Exercise instructions
Among the entries below, tally each line in which the word "scores" is found, then state the tally alone.

Document images with source code
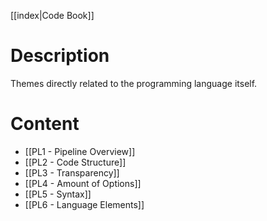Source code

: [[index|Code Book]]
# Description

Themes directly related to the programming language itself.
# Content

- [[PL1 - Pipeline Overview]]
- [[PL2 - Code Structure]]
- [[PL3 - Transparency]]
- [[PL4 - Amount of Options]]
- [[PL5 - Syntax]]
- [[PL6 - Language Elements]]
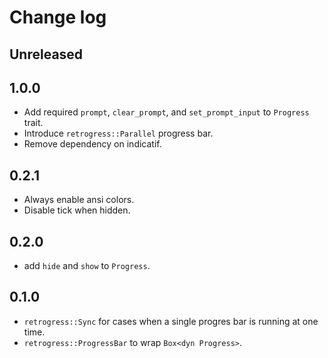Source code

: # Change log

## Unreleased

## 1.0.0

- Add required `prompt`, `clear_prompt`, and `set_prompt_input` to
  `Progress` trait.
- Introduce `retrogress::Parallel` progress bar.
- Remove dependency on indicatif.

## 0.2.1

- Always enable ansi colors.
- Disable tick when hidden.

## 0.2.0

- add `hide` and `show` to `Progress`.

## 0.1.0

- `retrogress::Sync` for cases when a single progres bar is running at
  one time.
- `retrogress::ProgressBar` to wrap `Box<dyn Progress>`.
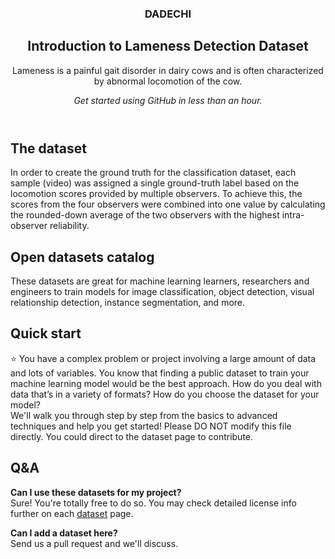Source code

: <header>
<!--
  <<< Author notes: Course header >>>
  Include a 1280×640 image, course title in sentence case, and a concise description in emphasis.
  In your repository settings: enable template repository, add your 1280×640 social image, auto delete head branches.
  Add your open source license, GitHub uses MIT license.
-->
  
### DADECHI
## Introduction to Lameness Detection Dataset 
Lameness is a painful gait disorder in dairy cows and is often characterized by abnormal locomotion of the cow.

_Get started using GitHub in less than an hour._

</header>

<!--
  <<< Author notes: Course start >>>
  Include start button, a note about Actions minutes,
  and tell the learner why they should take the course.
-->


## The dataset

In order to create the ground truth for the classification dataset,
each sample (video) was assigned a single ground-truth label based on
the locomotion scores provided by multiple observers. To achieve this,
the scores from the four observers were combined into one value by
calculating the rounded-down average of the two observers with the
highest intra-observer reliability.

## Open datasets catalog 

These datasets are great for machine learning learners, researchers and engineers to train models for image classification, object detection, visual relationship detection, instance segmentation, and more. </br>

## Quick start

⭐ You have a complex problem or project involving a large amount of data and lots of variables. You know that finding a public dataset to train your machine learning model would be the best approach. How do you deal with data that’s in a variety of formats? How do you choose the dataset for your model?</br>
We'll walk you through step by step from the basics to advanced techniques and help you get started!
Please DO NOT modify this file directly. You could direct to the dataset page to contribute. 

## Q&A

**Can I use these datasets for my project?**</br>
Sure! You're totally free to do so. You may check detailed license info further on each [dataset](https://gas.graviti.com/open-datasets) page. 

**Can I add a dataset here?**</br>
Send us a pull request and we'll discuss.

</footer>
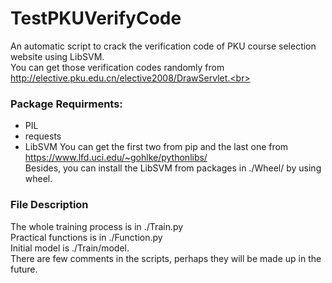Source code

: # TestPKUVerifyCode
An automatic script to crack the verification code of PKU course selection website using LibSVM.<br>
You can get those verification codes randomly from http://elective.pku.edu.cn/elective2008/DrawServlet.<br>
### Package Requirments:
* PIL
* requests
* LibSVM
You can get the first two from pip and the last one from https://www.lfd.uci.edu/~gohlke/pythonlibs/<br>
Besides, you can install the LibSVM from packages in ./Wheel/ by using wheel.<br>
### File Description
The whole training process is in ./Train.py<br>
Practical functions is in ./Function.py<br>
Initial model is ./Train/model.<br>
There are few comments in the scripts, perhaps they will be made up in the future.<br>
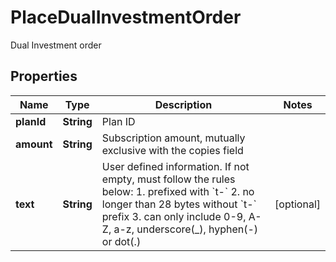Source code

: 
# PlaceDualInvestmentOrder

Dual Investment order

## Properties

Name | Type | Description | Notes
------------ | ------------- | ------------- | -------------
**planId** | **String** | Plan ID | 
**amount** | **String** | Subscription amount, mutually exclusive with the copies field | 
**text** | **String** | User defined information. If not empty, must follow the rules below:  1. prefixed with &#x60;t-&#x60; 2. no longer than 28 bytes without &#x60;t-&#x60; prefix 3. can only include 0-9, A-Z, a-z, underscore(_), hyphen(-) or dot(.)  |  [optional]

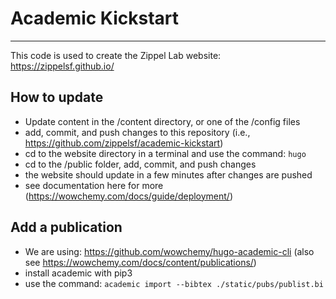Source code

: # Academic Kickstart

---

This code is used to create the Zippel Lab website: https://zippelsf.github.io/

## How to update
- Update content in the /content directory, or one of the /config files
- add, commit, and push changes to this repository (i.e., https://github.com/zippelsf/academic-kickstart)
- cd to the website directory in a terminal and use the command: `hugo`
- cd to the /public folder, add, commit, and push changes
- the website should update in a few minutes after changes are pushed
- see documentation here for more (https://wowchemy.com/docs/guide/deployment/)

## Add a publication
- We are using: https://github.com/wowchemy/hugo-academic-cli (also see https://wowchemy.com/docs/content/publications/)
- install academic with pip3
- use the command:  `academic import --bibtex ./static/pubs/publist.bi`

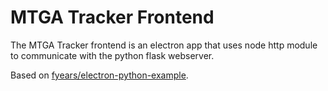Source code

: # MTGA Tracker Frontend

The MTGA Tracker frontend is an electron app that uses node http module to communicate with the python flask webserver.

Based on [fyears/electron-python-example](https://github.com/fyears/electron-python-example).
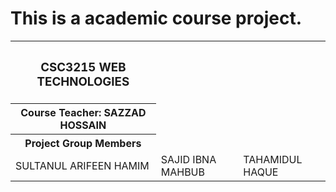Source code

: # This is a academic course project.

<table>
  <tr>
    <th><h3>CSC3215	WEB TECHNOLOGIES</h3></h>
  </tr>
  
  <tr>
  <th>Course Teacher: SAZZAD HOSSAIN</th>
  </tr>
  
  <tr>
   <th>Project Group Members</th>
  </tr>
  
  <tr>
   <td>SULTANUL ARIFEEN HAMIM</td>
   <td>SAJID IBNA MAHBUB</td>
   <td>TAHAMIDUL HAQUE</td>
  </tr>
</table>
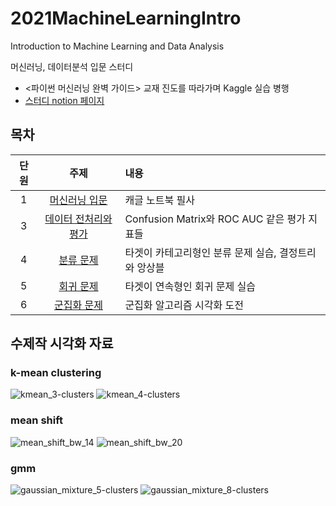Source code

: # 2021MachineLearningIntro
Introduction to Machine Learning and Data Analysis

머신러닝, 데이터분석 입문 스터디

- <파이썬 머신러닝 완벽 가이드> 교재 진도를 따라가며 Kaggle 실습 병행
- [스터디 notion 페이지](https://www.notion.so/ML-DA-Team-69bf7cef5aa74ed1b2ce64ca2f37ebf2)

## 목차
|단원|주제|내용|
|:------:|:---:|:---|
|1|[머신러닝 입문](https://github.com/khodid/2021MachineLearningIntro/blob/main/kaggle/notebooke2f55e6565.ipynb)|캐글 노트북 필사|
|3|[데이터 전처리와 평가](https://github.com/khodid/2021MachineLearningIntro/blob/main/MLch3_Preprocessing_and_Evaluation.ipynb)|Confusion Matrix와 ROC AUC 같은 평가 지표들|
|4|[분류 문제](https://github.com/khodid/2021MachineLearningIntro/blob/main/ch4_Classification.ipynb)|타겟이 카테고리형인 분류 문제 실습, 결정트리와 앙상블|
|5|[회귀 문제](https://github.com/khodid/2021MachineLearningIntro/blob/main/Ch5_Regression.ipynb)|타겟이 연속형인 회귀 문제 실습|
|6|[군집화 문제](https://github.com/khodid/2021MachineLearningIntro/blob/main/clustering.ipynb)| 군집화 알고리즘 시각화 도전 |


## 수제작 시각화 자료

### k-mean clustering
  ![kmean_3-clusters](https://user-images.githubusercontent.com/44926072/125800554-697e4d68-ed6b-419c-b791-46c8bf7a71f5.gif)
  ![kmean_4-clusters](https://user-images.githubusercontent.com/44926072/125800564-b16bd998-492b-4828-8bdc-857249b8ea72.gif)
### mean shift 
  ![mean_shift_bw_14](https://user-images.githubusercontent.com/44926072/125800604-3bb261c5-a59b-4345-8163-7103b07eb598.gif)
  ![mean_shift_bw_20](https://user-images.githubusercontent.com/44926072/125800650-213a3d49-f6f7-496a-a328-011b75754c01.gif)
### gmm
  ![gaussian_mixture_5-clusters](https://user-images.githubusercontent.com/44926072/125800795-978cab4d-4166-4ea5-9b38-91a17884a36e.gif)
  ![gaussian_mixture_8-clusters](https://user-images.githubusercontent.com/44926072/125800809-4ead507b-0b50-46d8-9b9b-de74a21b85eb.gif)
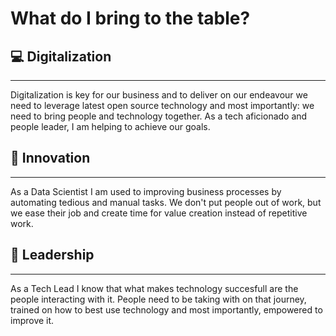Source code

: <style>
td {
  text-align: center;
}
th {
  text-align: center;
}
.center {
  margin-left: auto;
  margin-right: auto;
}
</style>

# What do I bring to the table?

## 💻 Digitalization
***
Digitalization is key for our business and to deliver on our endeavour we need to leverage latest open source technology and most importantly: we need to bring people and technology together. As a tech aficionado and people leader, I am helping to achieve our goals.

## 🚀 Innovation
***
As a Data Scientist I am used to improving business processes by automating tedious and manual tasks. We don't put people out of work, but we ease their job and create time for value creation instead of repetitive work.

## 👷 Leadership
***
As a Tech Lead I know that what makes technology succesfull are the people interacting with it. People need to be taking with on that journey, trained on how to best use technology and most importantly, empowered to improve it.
--
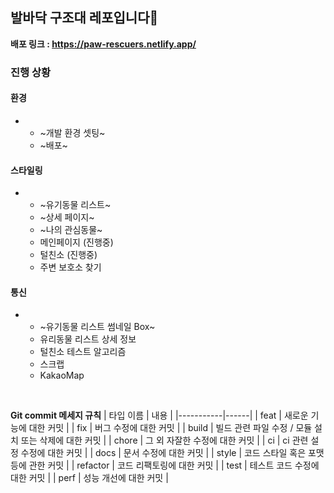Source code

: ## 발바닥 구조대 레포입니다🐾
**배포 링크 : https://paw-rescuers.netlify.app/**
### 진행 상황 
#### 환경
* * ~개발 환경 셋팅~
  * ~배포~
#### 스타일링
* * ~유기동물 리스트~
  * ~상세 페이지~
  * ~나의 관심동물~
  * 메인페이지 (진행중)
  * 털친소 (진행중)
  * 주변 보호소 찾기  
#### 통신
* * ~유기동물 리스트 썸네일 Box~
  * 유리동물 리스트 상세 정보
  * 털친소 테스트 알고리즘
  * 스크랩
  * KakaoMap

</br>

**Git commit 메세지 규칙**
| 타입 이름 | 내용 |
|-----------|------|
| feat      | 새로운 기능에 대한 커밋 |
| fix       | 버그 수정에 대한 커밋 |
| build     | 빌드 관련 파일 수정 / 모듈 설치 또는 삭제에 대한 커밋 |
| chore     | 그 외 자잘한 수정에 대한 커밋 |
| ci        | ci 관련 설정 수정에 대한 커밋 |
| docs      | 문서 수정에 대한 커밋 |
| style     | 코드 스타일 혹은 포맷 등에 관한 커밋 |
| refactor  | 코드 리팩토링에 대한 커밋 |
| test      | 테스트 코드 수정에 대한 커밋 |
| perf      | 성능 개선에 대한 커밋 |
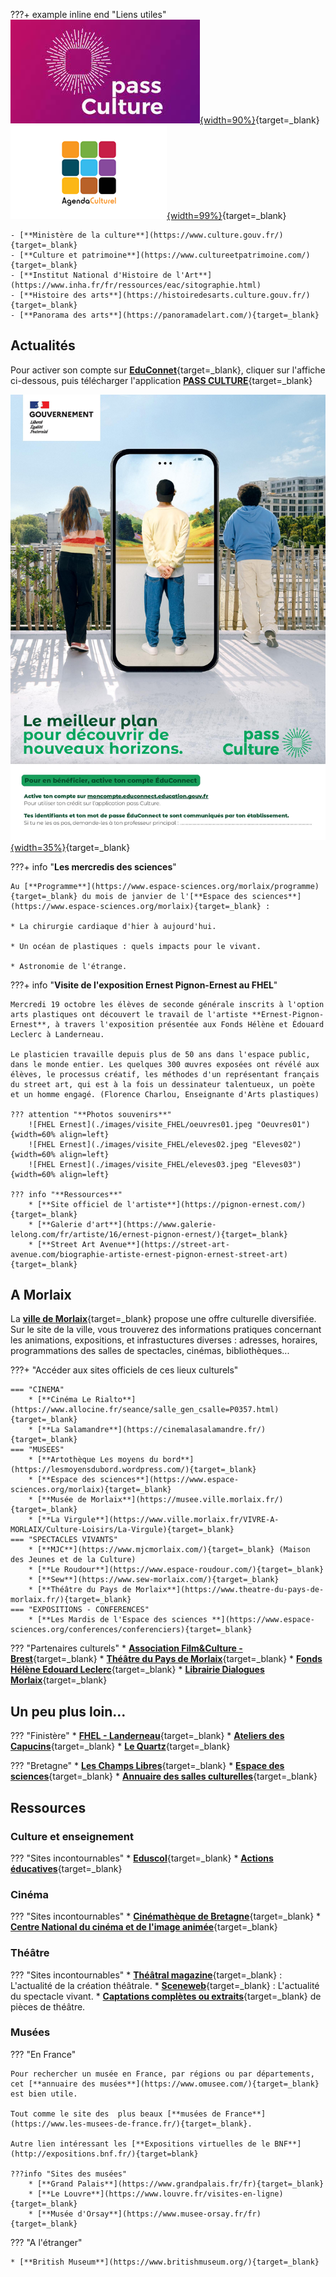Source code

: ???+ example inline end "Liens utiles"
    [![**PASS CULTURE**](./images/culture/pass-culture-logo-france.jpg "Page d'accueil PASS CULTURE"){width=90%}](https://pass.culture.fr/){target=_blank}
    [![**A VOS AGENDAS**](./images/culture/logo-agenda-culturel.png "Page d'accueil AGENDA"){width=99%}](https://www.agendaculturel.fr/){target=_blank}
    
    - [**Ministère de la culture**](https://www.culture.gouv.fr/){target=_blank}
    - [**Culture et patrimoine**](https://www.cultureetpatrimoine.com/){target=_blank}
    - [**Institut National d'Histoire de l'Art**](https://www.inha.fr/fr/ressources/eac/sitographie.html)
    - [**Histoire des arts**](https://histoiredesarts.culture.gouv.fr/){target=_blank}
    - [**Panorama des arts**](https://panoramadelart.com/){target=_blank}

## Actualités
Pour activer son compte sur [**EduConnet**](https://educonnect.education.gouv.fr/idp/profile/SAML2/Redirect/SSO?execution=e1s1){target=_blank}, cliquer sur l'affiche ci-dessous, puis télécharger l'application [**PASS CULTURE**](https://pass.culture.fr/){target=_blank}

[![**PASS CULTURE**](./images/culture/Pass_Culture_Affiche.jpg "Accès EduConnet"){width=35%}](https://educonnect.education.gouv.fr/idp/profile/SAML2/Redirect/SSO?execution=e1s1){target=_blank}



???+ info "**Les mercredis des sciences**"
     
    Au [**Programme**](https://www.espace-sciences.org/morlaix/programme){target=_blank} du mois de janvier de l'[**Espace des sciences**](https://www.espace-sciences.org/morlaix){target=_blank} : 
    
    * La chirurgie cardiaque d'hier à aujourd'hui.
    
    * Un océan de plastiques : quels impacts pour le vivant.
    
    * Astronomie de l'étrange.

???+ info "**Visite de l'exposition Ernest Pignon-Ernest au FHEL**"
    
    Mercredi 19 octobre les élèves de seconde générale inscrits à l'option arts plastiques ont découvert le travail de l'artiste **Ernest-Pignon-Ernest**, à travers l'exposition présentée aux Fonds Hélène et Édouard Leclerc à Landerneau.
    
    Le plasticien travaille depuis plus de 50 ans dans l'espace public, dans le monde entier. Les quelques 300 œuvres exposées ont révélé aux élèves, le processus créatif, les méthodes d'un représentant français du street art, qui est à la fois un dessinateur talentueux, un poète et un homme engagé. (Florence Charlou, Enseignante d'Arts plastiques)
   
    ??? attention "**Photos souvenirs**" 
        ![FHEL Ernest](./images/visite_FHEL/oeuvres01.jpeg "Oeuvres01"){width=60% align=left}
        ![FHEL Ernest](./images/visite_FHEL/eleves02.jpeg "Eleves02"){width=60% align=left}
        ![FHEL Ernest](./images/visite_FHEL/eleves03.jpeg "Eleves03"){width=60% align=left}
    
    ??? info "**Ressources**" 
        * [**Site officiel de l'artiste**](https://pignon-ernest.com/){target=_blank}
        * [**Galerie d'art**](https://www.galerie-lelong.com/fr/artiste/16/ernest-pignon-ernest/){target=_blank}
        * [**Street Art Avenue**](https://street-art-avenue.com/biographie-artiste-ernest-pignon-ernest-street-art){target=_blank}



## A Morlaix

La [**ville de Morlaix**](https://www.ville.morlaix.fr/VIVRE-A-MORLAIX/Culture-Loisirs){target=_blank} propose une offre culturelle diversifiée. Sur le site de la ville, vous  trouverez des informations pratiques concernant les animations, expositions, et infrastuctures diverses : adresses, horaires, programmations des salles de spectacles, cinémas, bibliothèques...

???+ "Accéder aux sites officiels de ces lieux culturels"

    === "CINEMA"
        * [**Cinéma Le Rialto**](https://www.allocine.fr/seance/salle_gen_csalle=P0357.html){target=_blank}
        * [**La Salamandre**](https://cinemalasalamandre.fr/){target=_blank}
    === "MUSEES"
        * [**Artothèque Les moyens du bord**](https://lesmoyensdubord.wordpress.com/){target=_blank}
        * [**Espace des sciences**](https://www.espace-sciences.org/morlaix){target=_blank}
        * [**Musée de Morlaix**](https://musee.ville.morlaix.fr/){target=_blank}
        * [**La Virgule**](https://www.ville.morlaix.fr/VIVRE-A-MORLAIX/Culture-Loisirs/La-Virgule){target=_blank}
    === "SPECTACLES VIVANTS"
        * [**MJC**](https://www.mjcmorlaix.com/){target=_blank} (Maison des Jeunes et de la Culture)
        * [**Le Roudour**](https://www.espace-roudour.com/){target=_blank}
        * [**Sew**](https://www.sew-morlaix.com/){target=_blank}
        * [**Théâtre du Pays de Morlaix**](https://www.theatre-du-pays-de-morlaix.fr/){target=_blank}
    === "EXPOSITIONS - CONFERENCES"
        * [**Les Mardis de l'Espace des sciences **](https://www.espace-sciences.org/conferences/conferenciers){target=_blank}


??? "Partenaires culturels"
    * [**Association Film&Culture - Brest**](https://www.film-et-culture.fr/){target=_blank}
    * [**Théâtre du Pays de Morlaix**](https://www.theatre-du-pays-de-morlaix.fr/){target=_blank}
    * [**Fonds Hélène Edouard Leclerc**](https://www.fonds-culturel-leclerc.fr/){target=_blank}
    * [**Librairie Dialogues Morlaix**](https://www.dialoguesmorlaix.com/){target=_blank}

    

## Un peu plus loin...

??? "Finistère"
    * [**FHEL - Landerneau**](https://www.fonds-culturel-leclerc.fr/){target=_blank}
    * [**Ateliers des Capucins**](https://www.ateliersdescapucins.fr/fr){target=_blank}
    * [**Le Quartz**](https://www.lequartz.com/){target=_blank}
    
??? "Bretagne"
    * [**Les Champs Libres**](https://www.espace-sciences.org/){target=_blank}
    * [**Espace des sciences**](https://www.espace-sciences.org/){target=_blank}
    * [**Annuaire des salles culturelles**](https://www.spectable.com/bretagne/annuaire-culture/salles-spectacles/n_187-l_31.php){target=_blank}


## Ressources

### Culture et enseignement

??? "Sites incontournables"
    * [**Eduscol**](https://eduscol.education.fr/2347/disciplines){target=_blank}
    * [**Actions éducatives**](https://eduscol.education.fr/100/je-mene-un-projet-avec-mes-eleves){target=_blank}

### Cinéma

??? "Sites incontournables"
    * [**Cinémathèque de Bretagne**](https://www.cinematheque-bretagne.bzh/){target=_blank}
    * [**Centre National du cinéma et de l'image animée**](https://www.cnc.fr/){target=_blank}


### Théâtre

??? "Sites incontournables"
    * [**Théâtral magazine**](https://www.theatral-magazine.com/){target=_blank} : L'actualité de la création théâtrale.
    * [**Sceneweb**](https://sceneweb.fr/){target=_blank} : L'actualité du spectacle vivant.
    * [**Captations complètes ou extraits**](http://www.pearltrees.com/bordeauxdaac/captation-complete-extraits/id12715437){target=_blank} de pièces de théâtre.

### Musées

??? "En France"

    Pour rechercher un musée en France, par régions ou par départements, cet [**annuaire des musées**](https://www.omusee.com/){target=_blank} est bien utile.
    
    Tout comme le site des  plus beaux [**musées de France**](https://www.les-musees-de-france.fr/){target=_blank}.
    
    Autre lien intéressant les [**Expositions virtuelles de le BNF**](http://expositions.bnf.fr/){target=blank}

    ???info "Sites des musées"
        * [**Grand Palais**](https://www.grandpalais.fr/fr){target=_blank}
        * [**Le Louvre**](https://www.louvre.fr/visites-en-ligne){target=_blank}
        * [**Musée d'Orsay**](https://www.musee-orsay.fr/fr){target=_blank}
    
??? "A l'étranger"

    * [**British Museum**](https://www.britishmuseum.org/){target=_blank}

Expected answer
2